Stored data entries
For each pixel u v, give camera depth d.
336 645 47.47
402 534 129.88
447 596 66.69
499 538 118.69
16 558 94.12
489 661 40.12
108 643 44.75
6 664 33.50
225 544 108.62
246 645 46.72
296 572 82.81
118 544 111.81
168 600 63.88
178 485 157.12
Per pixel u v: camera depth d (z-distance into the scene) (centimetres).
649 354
...
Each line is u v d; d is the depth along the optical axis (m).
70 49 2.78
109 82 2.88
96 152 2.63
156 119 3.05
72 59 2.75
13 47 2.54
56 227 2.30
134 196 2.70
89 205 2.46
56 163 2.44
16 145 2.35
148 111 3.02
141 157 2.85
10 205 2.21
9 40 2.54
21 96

What you have to do
Track down every line in the entries that includes the string "depth", and copy it.

Task output
For each pixel u v, give camera depth d.
Per pixel u v: camera depth d (z-distance into the scene) (centimetres).
Each line is u v d; d is the depth along the optical axis (m).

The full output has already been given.